Court orders resentencing in Wittig bank loan case

? A federal appeals court Thursday ordered former Westar Energy Inc. Chief Executive Officer David Wittig and a former bank president to be resentenced on charges of conspiring to cover up an illegal $1.5 million loan.

But the 10th U.S. Circuit Court of Appeals refused to toss out the pair’s convictions.

Prosecutors alleged banker Clinton Odell Weidner II approved a $1.5 million increase in Wittig’s $3.5 million personal line of credit at Capital City Bank in Topeka, Kan., so Wittig could lend the money to Weidner for a real estate investment in Scottsdale, Ariz.

“Although the government’s case was largely circumstantial, we conclude that the evidence was sufficient and that the jury instructions were adequate,” the court found.

Wittig was convicted in July 2003 of conspiracy, bank fraud and money laundering. Weidner, the former president of the Topeka bank, pleaded guilty to two of six counts against him on the opening day of the trial, and jurors eventually convicted him of the remaining four counts.

Wittig was sentenced to more than four years in prison, but had been free pending appeal. That changed in January when a judge sent him to federal prison for violating terms of his release on convictions for bank fraud and trying to loot Westar.

Weidner was sentenced him to 6 1/2 years in prison.
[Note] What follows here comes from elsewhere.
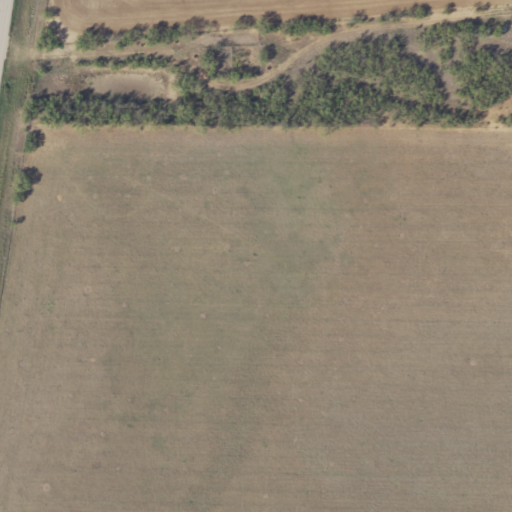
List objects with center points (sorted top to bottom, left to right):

He began serving his sentence in April 2004.

The case is unrelated to Wittig’s conviction in September on 39 counts of conspiracy, wire fraud, circumventing internal controls and money laundering as part of a scheme to loot the Topeka, Kan.-based utility.

Paula Junghans, Wittig’s attorney, said she hadn’t seen the opinion and couldn’t comment.
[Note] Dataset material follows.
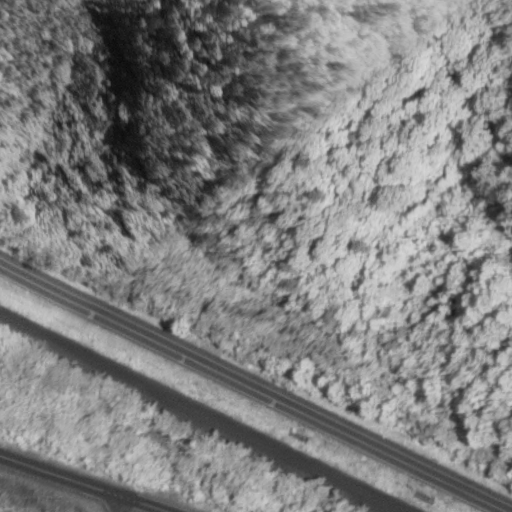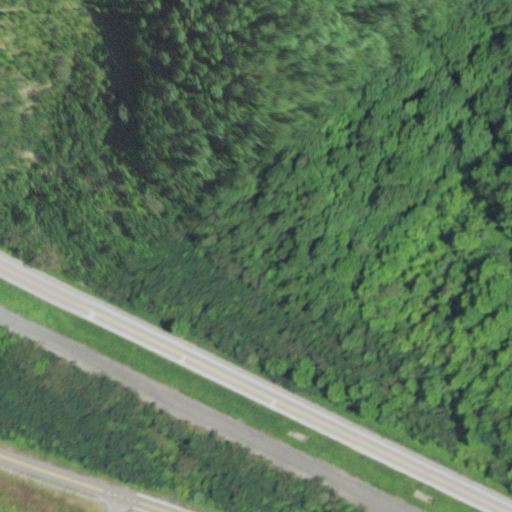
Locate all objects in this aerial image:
road: (254, 388)
road: (77, 484)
In ordering the pair to be resentenced, the appeals court ruled that trial judge Julie Robinson erred in calculating the amount of loss incurred in the crime. The court called this calculation “a key component of the sentencing decision.”
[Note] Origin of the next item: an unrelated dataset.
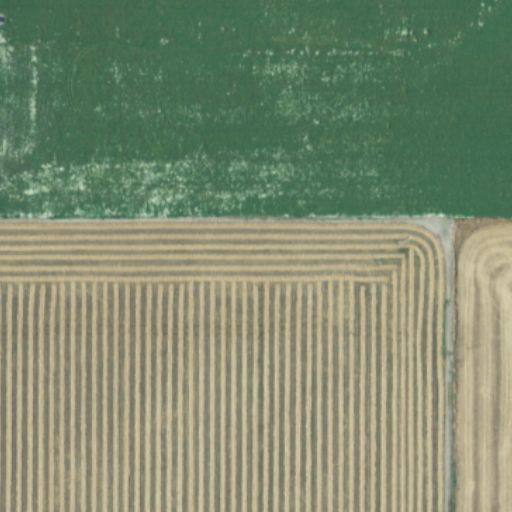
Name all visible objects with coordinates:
crop: (256, 256)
Robinson determined that $1.5 million was the “intended” loss involved, meaning the maximum sentence possible was eight years in prison.

The defendants argued the transaction didn’t result in any loss, saying Wittig had adequate collateral for the increase in his line of credit.

“The bank could not have lost a dollar on this case,” Weidner’s attorney, Bruce Simon, said in a phone interview with The Associated Press late Thursday. “Wittig had more than enough security to cover the loan.”

Had Robinson determined there was no loss, the maximum sentence would have been one year in prison.

Simon said he expected the ruling would reduce his client’s sentence “significantly.”

But Simon stressed an unresolved issue still affected his client’s sentence. He said he is appealing the two guilty pleas entered on the first day of the trial, claiming his client received inadequate representation.

If those convictions for two counts of making false bank entries aren’t set aside, Simon said Weidner still would have the same amount of time left to serve. That’s because those convictions resulted in concurrent sentences. He said Thursday’s ruling didn’t address those two pleas.